Well I shall see! What they've given me looks dull, but I guess 20 min will be pacey anyway. Every time I breathe something has changed at the moment! I was good at letterland and ort, just about mastered all the wretched actions for jolly phonics( except I still kept stroking dippy ducks back!) so I expect I'll get the hang of it.
It is far from dull - but I suppose it could be if you just stuck to the book. We do a lot of stuff the children enjoy, it is brisk and snappy. No long tasks. The children seem to enjoy the books.
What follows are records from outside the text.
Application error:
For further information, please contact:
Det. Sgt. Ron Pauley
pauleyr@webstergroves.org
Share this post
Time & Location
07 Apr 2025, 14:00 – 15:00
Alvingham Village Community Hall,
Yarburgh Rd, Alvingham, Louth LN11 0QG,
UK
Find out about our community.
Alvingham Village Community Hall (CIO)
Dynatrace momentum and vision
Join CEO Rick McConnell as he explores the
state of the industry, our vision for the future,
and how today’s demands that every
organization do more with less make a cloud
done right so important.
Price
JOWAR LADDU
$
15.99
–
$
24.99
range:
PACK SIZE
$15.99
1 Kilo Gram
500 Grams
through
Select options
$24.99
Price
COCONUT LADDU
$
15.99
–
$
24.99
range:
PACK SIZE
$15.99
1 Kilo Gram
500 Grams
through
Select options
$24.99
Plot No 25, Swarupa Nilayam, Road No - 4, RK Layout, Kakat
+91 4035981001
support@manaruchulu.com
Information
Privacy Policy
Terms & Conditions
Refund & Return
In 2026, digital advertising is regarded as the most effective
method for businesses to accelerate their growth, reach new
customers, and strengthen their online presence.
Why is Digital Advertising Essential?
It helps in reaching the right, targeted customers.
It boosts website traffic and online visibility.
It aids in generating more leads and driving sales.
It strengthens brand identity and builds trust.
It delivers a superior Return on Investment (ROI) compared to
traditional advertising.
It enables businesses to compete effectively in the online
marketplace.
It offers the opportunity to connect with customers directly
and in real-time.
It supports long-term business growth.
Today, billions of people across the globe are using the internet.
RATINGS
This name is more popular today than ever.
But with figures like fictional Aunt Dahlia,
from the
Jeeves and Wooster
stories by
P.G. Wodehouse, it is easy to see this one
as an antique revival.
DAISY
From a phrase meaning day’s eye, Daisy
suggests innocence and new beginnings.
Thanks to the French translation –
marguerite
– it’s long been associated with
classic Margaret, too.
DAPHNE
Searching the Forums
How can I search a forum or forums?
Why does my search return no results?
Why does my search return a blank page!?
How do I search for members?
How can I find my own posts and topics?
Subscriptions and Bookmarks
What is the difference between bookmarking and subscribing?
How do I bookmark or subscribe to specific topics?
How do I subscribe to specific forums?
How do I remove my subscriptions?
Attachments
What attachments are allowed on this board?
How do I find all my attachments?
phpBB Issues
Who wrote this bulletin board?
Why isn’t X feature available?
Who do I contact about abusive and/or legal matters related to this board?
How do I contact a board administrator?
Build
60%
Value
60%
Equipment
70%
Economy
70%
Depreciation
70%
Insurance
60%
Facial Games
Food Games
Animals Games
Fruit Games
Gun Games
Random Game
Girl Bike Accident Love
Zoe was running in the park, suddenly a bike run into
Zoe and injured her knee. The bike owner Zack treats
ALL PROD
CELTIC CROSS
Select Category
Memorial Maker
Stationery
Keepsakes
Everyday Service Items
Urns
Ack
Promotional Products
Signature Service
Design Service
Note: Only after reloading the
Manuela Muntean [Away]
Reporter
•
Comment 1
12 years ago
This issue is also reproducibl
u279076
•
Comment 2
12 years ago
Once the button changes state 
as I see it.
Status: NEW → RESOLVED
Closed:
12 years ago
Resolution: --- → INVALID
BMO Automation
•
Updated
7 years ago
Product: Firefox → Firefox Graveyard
It is the funniest part of the day here, especially when we bounce across the vowels.
We still use Jolly Phonics to introduce sounds in reception because we find it effective and our parents like it.
We worked with an independent consultant to put together our own "programme" for Y1 & 2 then move into Get Spelling in KS2.
I just wondered if you did THRASS (not even sure if I spelled it correctly?) as my son will attend the only school in monmouthshire that does not do RWI, and they use thrass instead.
The thing about RWI is that it compensates for schools who don't teach phonics systematically. Your school is bound to mrz, you are so well informed and articulate on the subject of education I have picked up a lot of tips just from reading your posts. You obviously have a systematic approach. But lots of schools seem to approach it so haphazardly that a scheme like RWI kind of negates that problem.
Yes RWI provides a solid structure for teaching phonics which many teachers find really useful.